Pacific Coastal & Marine Science Center
Monterey Bay Studies
|Monterey Bay National Marine Sanctuary Project, 1999
New Discoveries Revealed by Seafloor Mapping on the Monterey Bay Continental Shelfby Stephen L. Eittreim, Roberto J. Anima, Andrew J. Stevenson, and Jingping Xu
In order to understand the links between the seafloor geology and biological habitats of Monterey Bay National Marine Sanctuary, the US Geological Survey has acoustically swath-mapped the Monterey Bay Shelf from the nearshore out to 150 m depth. We have mapped bedrock outcrops, coarse sand deposits, lineations related to the tectonic effects of active faults, and hard-grounds, perhaps related to seepage of sub-bottom waters and the resultant chemical precipitations on the seafloor. Most of the inner-shelf bedrock exposures can be correlated to exposures that occur in the coastal cliffs and roadcuts from northwest of Santa Cruz along route 1 to south of Monterey. These seafloor outcrops are erosional remnants that rise above the modern sediments of the continental shelf and must have stood well above the surrounding coastal plain during the time of lowered sealevel 12,000 years ago. A large percentage of the outer-shelf seafloor consists of outcrops of the Purisima Formation, an upper Miocene to Pliocene sedimentary sequence exposed along seacliffs and uplifted marine terraces above Santa Cruz and Watsonville.
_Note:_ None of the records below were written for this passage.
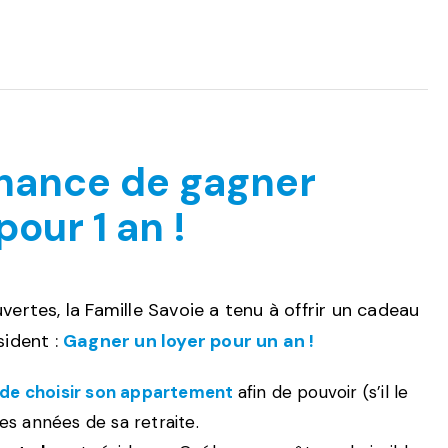
chance de gagner
pour 1 an !
vertes, la Famille Savoie a tenu à offrir un cadeau
sident :
Gagner un loyer pour un an !
 de choisir son appartement
afin de pouvoir (s’il le
les années de sa retraite.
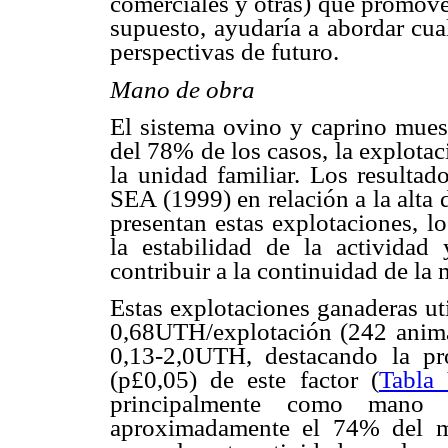
comerciales y otras) que promove
supuesto, ayudaría a abordar cua
perspectivas de futuro.
Mano de obra
El sistema ovino y caprino muest
del 78% de los casos, la explota
la unidad familiar. Los resultad
SEA (1999) en relación a la alta
presentan estas explotaciones, l
la estabilidad de la activid
contribuir a la continuidad de la
Estas explotaciones ganaderas uti
0,68UTH/explotación (242 anima
0,13-2,0UTH, destacando la p
(p
£
0,05) de este factor
(
Tabla
principalmente como mano 
aproximadamente el 74% del mi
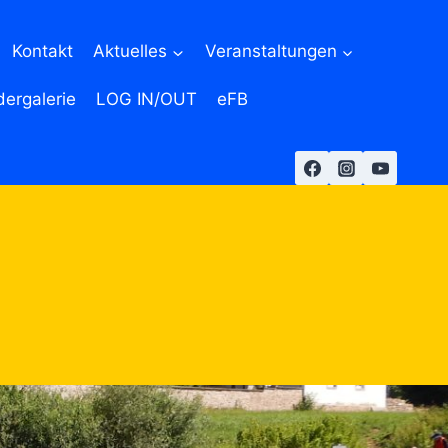
Kontakt
Aktuelles
Veranstaltungen
dergalerie
LOG IN/OUT
eFB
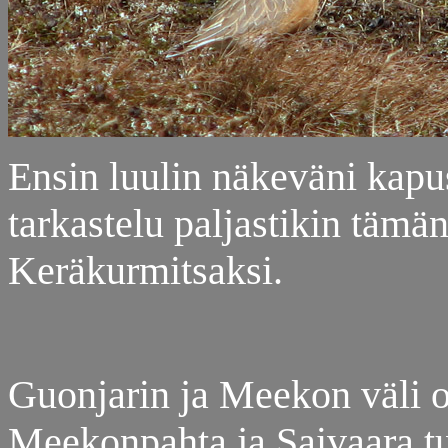
Ensin luulin näkeväni kapu
tarkastelu paljastikin tämä
Keräkurmitsaksi.
Guonjarin ja Meekon väli o
Meekonpahta ja Saivaara tu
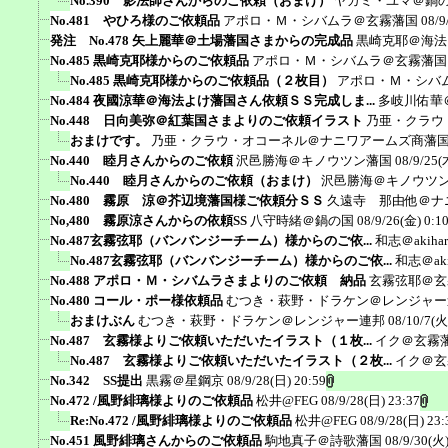
No.390 影法師さんからのご依頼（おまけ）
ヤガミ・ユマ＠鍋
No.481 やひろ様のご依頼品
アポロ・Ｍ・シバムラ＠玄霧藩国
08/9
発注 No.478 矢上麗華＠土場藩国さまからの完成品
黒崎克耶＠海法
No.485 黒崎克耶様からのご依頼品
アポロ・Ｍ・シバムラ＠玄霧藩国
No.485 黒崎克耶様からのご依頼品（２枚目）
アポロ・Ｍ・シバ
No.484 夜國涼華＠海法よけ藩国さん依頼ＳＳ完成しま...
多岐川佑華
No.448 日向美弥＠紅葉国さまよりのご依頼イラスト
乃亜・クラウ
おまけです。
乃亜・クラウ・オコーネル＠ナニワアームズ商藩
No.440 睦月さんからのご依頼
沢邑勝海＠キノウツン藩国
08/9/25(
No.440 睦月さんからのご依頼（おまけ）
沢邑勝海＠キノウツ
No.480 霧原 涼＠芥辺境藩国様ご依頼分ＳＳ
久遠寺 那由他＠ナ
No,480 霧原涼さんからの依頼SS
八守時緒＠鍋の国
08/9/26(金) 0:1
No.487玄霧弦耶（バンバンジーチーム）様からのご依...
和志＠akiha
No.487玄霧弦耶（バンバンジーチーム）様からのご依...
和志＠aki
No.488 アポロ・Ｍ・シバムラさまよりのご依頼 納品
玄霧弦耶＠玄
No.480 コール・ポー様依頼品
むつき・萩野・ドラケン＠レンジャー
おまけぶん
むつき・萩野・ドラケン＠レンジャー連邦
08/10/7(火
No.487 玄霧様よりご依頼いただいたイラスト（１枚...
イク＠玄霧
No.487 玄霧様よりご依頼いただいたイラスト（２枚...
イク＠玄
No.342 SS提出
黒霧＠星鋼京
08/9/28(日) 20:59
No.472 /風野緋璃様よりのご依頼品
松井@FEG
08/9/28(日) 23:37
Re:No.472 /風野緋璃様よりのご依頼品
松井@FEG
08/9/28(日) 23:
No.451 風野緋璃さんからのご依頼品
駒地真子＠詩歌藩国
08/9/30(火)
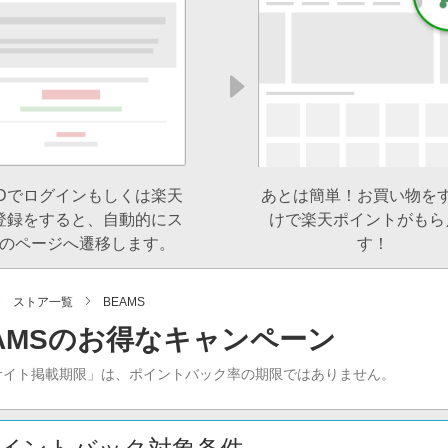
IDでログインもしくは楽天
あとは簡単！お買い物を
登録をすると、自動的にス
けで楽天ポイントがもら
のページへ遷移します。
す！
ストア一覧
BEAMS
AMSのお得なキャンペーン
サイト掲載期限」は、ポイントバック率の期限ではありません。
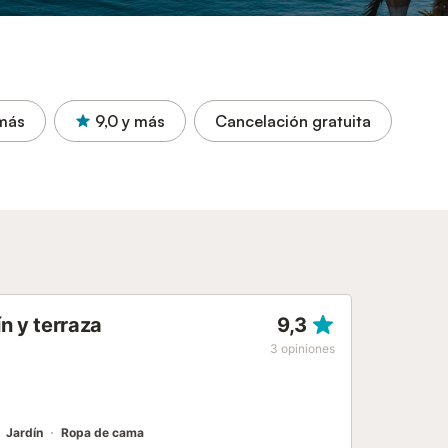
más
9,0
y más
Cancelación gratuita
n y terraza
9,3
3
opiniones
Jardín
Ropa de cama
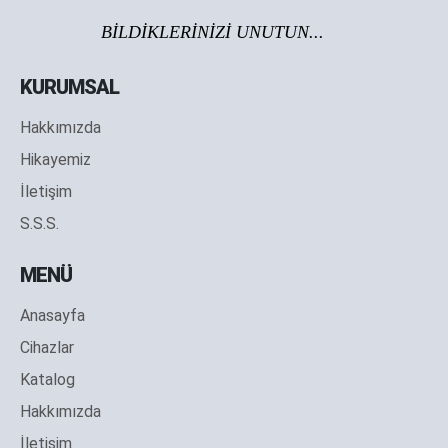
BİLDİKLERİNİZİ UNUTUN...
KURUMSAL
Hakkımızda
Hikayemiz
İletişim
S.S.S.
MENÜ
Anasayfa
Cihazlar
Katalog
Hakkımızda
İletişim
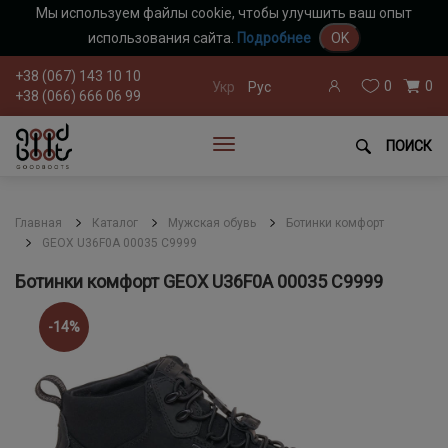
Мы используем файлы cookie, чтобы улучшить ваш опыт
использования сайта.
Подробнее
OK
+38 (067) 143 10 10
0
0
Укр
Рус
+38 (066) 666 06 99
ПОИСК
Главная
Каталог
Мужская обувь
Ботинки комфорт
GEOX U36F0A 00035 C9999
Ботинки комфорт GEOX U36F0A 00035 C9999
-14%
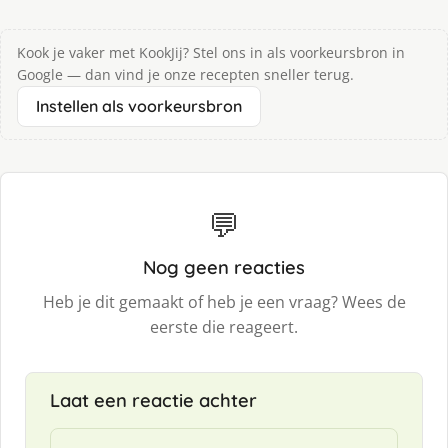
Kook je vaker met KookJij? Stel ons in als voorkeursbron in
Google — dan vind je onze recepten sneller terug.
Instellen als voorkeursbron
💬
Nog geen reacties
Heb je dit gemaakt of heb je een vraag? Wees de
eerste die reageert.
Laat een reactie achter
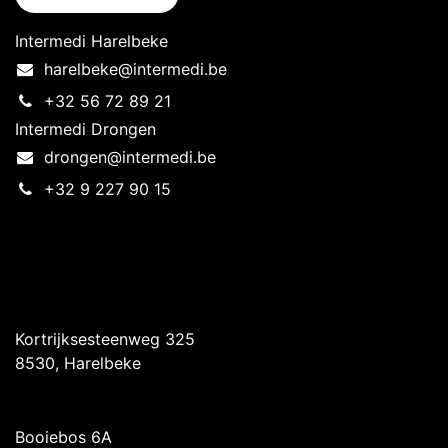
Intermedi Harelbeke
harelbeke@intermedi.be
+32 56 72 89 21
Intermedi Drongen
drongen@intermedi.be
+32 9 227 90 15
Intermedi Harelbeke
Kortrijksesteenweg 325
8530, Harelbeke
Intermedi Drongen
Booiebos 6A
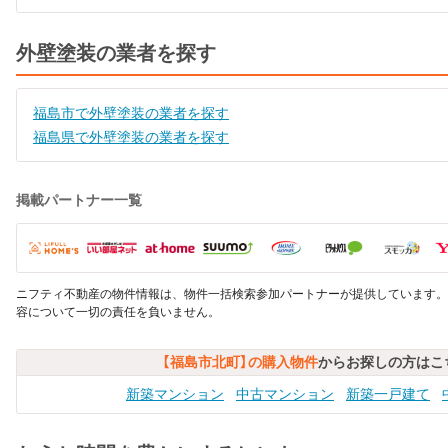
外壁塗装の業者を探す
福島市で外壁塗装の業者を探す
福島県で外壁塗装の業者を探す
掲載パートナー一覧
ニフティ不動産の物件情報は、物件一括検索参加パートナーが提供しています。
容について一切の責任を負いません。
【福島市北町】の購入物件
からお探しの方はこ
新築マンション
中古マンション
新築一戸建て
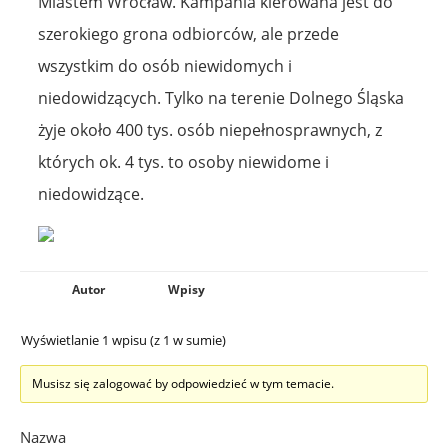
Miastem Wrocław. Kampania kierowana jest do
szerokiego grona odbiorców, ale przede
wszystkim do osób niewidomych i
niedowidzących. Tylko na terenie Dolnego Śląska
żyje około 400 tys. osób niepełnosprawnych, z
których ok. 4 tys. to osoby niewidome i
niedowidzące.
Autor
Wpisy
Wyświetlanie 1 wpisu (z 1 w sumie)
Musisz się zalogować by odpowiedzieć w tym temacie.
Nazwa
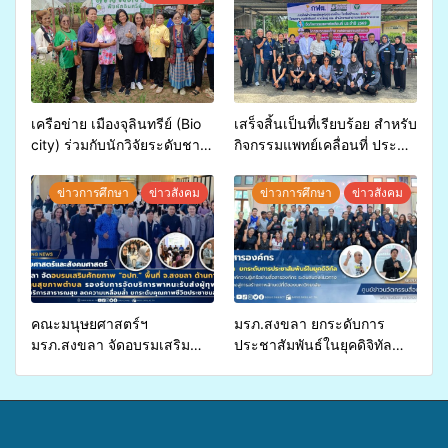
เครือข่าย เมืองจุลินทรีย์ (Bio
เสร็จสิ้นเป็นที่เรียบร้อย สำหรับ
city) ร่วมกับนักวิจัยระดับชาติ
กิจกรรมแพทย์เคลื่อนที่ ประจำ
ขยายความรู้สู่ชุมชน”การใช้
ปี 2569 เพื่อให้บริการด้าน
ประโยชน์จากสาหร่ายและ
สุขภาพแก่ประชาชนในพื้นที่
ข่าวการศึกษา
ข่าวสังคม
ข่าวการศึกษา
ข่าวสังคม
เห็ดไมคอร์ไรซาสำหรับปลูกไม้
อำเภอจะนะ
มีค่า-พืชเศรษฐกิจ”
คณะมนุษยศาสตร์ฯ
มรภ.สงขลา ยกระดับการ
มรภ.สงขลา จัดอบรมเสริม
ประชาสัมพันธ์ในยุคดิจิทัล
ศักยภาพ “อปท.” ด้านการเบิก
เปิดเวทีเสริมองค์ความรู้เครือ
จ่ายงบกองทุนสุขภาพตำบล
ข่ายสื่อสารองค์กร ระดมสมอง
รองรับการจัดบริการพาหนะรับ
วางแนวทางการทำงาน ปูทาง
ส่งผู้ทุพพลภาพเพื่อเข้ารับ
สู่การสร้างภาพลักษณ์ที่ดีของ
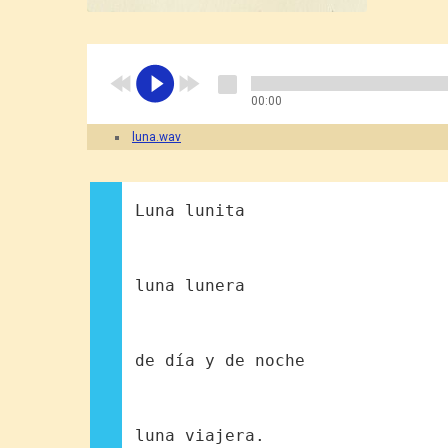
00:00
luna.wav
Luna lunita
luna lunera
de día y de noche
luna viajera.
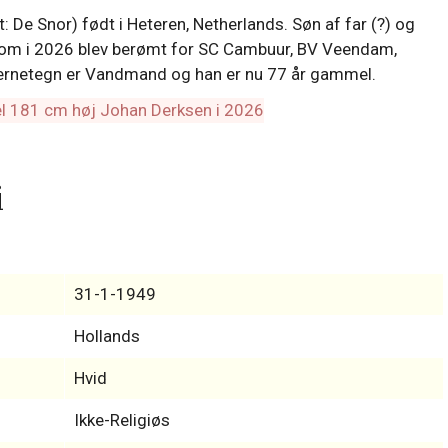
 De Snor) født i Heteren, Netherlands. Søn af far (?) og
tsom i 2026 blev berømt for SC Cambuur, BV Veendam,
tjernetegn er Vandmand og han er nu 77 år gammel.
i
31-1-1949
Hollands
Hvid
Ikke-Religiøs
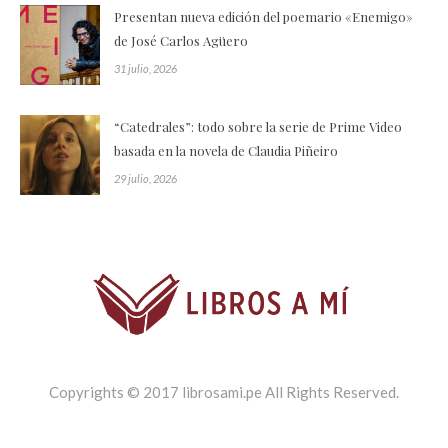
Presentan nueva edición del poemario «Enemigo»
de José Carlos Agüero
31 julio, 2026
“Catedrales”: todo sobre la serie de Prime Video
basada en la novela de Claudia Piñeiro
29 julio, 2026
Copyrights © 2017 librosami.pe All Rights Reserved.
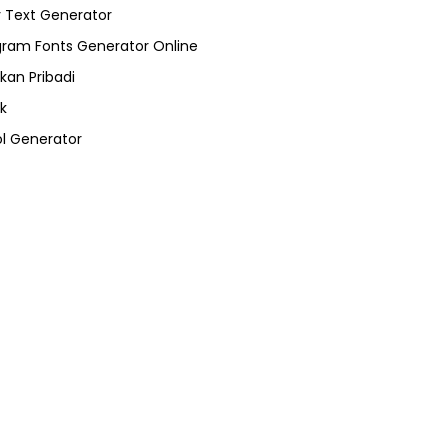
 Text Generator
gram Fonts Generator Online
kan Pribadi
k
l Generator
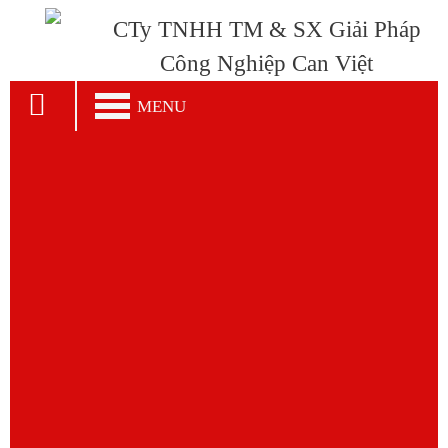
CTy TNHH TM & SX Giải Pháp
Công Nghiệp Can Việt
MENU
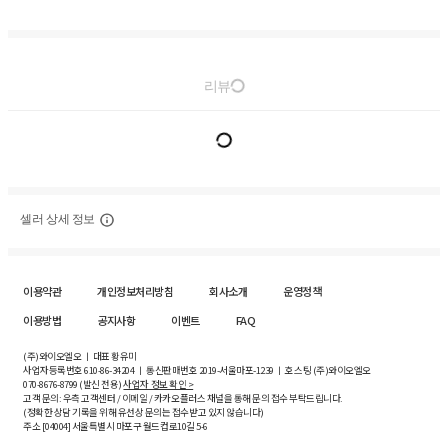
리뷰
셀러 상세 정보
이용약관
개인정보처리방침
회사소개
운영정책
이용방법
공지사항
이벤트
FAQ
(주)와이오엘오 ㅣ 대표 황유미
사업자등록번호
610-86-34204
ㅣ 통신판매번호 2019-서울마포-1239 ㅣ 호스팅 (주)와이오엘오
070-8676-8799 (발신 전용)
사업자 정보 확인 >
고객 문의: 우측 고객센터 / 이메일 / 카카오플러스 채널을 통해 문의 접수 부탁드립니다.
(정확한 상담 기록을 위해 유선상 문의는 접수받고 있지 않습니다)
주소 [
04004
] 서울특별시 마포구 월드컵로10길
5-6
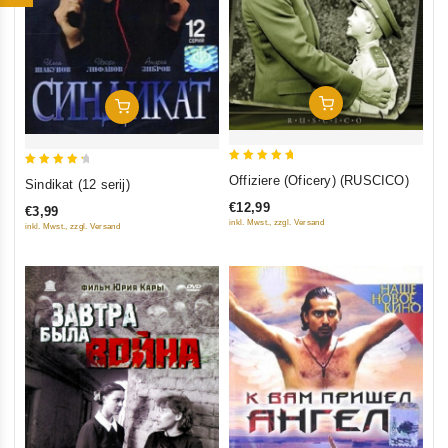
In Den Warenkorb
In Den Warenkorb
5
4.5
Offiziere (Oficery) (RUSCICO)
Sindikat (12 serij)
out of 5
out of 5
€12,99
€3,99
inkl. Mwst., zzgl. Versand
inkl. Mwst., zzgl. Versand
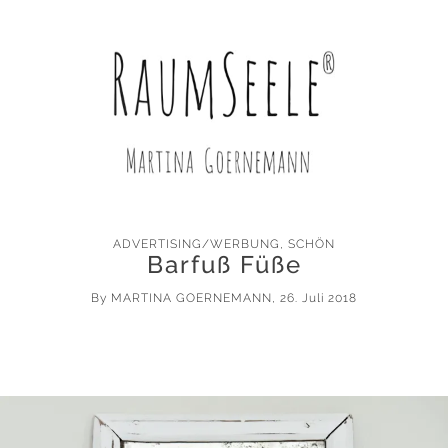
ADVERTISING/WERBUNG
,
SCHÖN
Barfuß Füße
By
MARTINA GOERNEMANN
, 26. Juli 2018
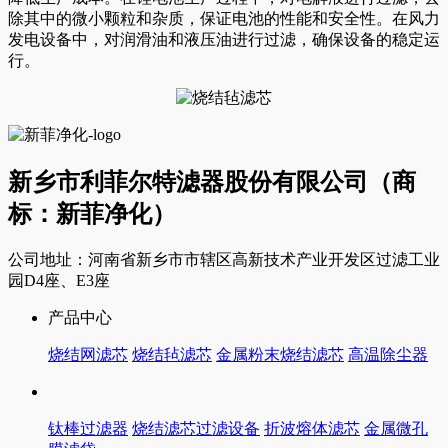
除其中的微小颗粒和杂质，保证电池的性能和安全性。在风力
发电设备中，对润滑油和液压油进行过滤，确保设备的稳定运
行。
新乡市利菲尔特滤器股份有限公司（商
标：新菲净化）
公司地址：河南省新乡市市辖区高新技术产业开发区过滤工业
园D4座、E3座
产品中心
烧结网滤芯
烧结毡滤芯
金属粉末烧结滤芯
高温除尘器
钛棒过滤器
烧结滤芯过滤设备
折波熔体滤芯
金属微孔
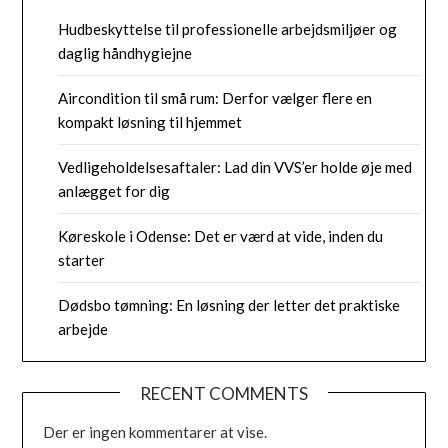
Hudbeskyttelse til professionelle arbejdsmiljøer og
daglig håndhygiejne
Aircondition til små rum: Derfor vælger flere en
kompakt løsning til hjemmet
Vedligeholdelsesaftaler: Lad din VVS’er holde øje med
anlægget for dig
Køreskole i Odense: Det er værd at vide, inden du
starter
Dødsbo tømning: En løsning der letter det praktiske
arbejde
RECENT COMMENTS
Der er ingen kommentarer at vise.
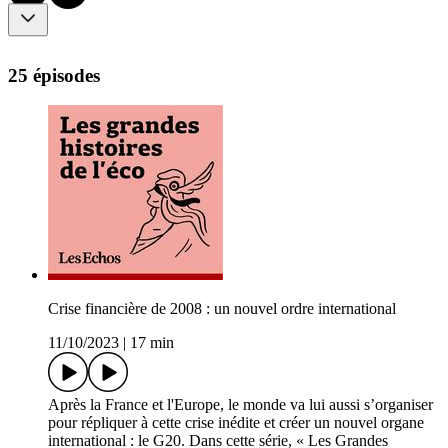
25 épisodes
Crise financière de 2008 : un nouvel ordre international
11/10/2023
|
17 min
Après la France et l'Europe, le monde va lui aussi s’organiser
pour répliquer à cette crise inédite et créer un nouvel organe
international : le G20. Dans cette série, « Les Grandes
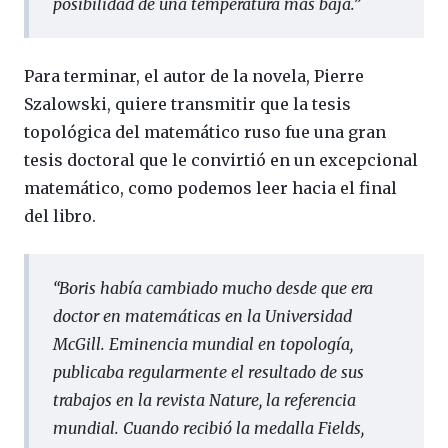
posibilidad de una temperatura más baja.
”
Para terminar, el autor de la novela, Pierre
Szalowski, quiere transmitir que la tesis
topológica del matemático ruso fue una gran
tesis doctoral que le convirtió en un excepcional
matemático, como podemos leer hacia el final
del libro.
“
Boris había cambiado mucho desde que era
doctor en matemáticas en la Universidad
McGill. Eminencia mundial en topología,
publicaba regularmente el resultado de sus
trabajos en la revista Nature, la referencia
mundial. Cuando recibió la medalla Fields,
Large patches of medium to coarse sands are common on the inner to mid shelf. These sands may be the remnants of a 10,000-yr-old transgressive lag deposit, seen in windows through the thin surficial modern sediment. The medium to coarse sands are found within flat-floored 1-m-deep troughs in the form of large 1-m wavelength sand waves, that are kept mobilized seasonally by the large winter storm waves. This seasonal mobilization is believed to inhibit the deposition of finer sediments. Granitic rocks that make up the Monterey Peninsula are also seen as acoustically-distinctive outcrops on the continental shelf around the Peninsula out to depths of from 80 to 100 meters.
This abstract is from Monterey Bay National Marine Sanctuary Symposium, Sanctuary Currents '99, Climate Change and the Sanctuary, Research Symposium, 1999.